Couldn’t have said it better myself!

Instead of making a resolution for myself (although ‘Be less of a bitch’ is on top of my 2014 To Do list), I came up with a list of realistic resolutions we should all put into practice this year.

  1. Floss Daily. I know you’re all mentally quoting the world’s second favourite black woman and shouting ‘Aint nobody got time for that!’ because only dentists can stick to that plan, but honestly, it’s time to take dental hygiene seriously. You can’t make a resolution to Eat Healthy if you don’t even have teeth to chew your steamed quinoa.
  2. ‘Think before I speak.’ This wasn’t my resolution, but I can’t help but relate to it a little bit. It’s only human to say the first thing that pops into our heads at any given moment. We don’t have a whole crew of underpaid workers in our brains censoring all the swear words and inappropriate jokes.  In 2014, we should all think back to our year 7 lessons in elocution and start speaking like classy fuckin’ ladies.
  3. Rid your life of enemies, exes and fuckwits. You want to be a better person in 2014? Brilliant. Surround yourself with better people than the ones who were bringing you down last year. You’re amazing and it’s high time the people you surround yourself with know it!
  4. Spend more time with family. I know it’s harder than it sounds, but blood is definitely thicker than water. 2014 is the time for you and your family to clear the air, resolve some grudges and generally talk though the shit that brings tension into the relationship. You can’t choose your family, but you can choose to put the effort in.
  5. Pay It Forward. Forgetting that the film was actually dreadful and a bit depressing at the end, the message is pretty important. Help a stranger, smile more and make the world a better place. You’ll be surprised how good it can feel to do a good turn without expecting something back.

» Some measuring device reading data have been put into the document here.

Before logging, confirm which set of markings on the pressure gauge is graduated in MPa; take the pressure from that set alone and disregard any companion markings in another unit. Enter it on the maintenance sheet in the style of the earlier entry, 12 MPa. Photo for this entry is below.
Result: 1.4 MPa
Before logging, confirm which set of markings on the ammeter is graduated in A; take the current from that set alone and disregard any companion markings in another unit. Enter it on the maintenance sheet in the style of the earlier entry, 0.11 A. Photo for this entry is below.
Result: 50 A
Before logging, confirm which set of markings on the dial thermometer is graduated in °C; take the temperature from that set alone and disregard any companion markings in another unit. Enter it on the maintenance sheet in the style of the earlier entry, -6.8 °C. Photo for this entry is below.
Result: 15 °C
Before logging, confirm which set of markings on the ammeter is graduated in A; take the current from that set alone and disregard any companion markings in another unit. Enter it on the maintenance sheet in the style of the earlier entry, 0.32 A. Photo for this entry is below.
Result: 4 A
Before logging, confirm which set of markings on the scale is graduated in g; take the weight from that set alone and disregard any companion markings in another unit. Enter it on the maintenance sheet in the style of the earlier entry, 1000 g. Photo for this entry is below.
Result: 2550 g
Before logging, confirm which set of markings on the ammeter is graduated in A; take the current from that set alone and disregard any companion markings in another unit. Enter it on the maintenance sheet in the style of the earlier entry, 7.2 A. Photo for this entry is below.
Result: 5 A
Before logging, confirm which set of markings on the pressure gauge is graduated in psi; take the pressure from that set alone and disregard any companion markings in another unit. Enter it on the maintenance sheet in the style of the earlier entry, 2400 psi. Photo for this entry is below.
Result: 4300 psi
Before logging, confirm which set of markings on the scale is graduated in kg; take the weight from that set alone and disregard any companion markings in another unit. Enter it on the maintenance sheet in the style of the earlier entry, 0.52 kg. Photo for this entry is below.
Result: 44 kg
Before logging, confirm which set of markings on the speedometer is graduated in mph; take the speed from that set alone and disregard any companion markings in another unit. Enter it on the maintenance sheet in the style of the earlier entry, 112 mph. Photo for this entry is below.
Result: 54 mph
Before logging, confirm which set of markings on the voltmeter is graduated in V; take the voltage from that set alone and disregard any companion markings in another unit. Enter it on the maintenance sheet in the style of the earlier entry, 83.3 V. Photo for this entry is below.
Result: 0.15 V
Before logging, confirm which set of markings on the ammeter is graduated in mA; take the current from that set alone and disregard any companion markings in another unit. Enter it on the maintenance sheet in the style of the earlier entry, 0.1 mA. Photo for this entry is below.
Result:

  6. Stop being shallow. Also known as Stop it with the goddamned selfies. Outside the realms of Facebook, Twitter, Tumblr, Flikr, Instagram and Grindr for those of you who are so inclined, there is a world of real people having real conversations and making real relationships. I know- shocking! When your life revolves around the number of likes you get on a photo of yourself pouting in a bathroom mirror, you’ll find you’re missing out on so many amazing things. Live for yourself- the real version, not the creepy  duckfaced version- and suddenly the cyber world will become insignificant. Measure yourself by the number of things you like, not the number of people who like you.
  7. On a related note, get out of the house. Not because ‘we’ve just traced the call and it’s coming from the attic’ but because a) fresh air and sunlight are good for you and b) the world is an amazing place. You don’t even need to travel to another country to see the beauty. There are special things everywhere you go. Yes, you may have to look harder to find them in the concrete jungles, but that’s half the fun. This year, immerse yourself in the world. You’ll be amazed at what you can find.
  8. Use the stairs. Let’s face it, you’re not going to stick to a fad diet or go to the gym every other day (neither am I, so don’t think I’m judging you). What you can do though is make the decision to take the stairs instead of the lift. It’s simple and yet so effective at staying trim and feeling healthier. You can also make the effort to walk around the office every now and then rather than staying glued to your desk all day. You burn twice as many calories standing up than you do sitting down and you’ll save money on the chiropractor bill. Being healthy is easier than you think.
  9. Do something amazing. Something that you wouldn’t have even dreamed of in 2013. Big, small, totally outrageous, whatever. Just make it count.
  10. Finally, conquer the fear. I know how hard this is and I know that none of us can do it alone. This final resolution is a team effort, and we, the amazing readers and writers of Solstice Satisfaction, are going to do it together. I call it ‘The SolSat Super Support System’ (say that then times fast!). We’ve all been drawn to SolSat because we’re likeminded, slightly eccentric and very unique people. Together, we can conquer the fear.Come at us 2014- we’re ready for you!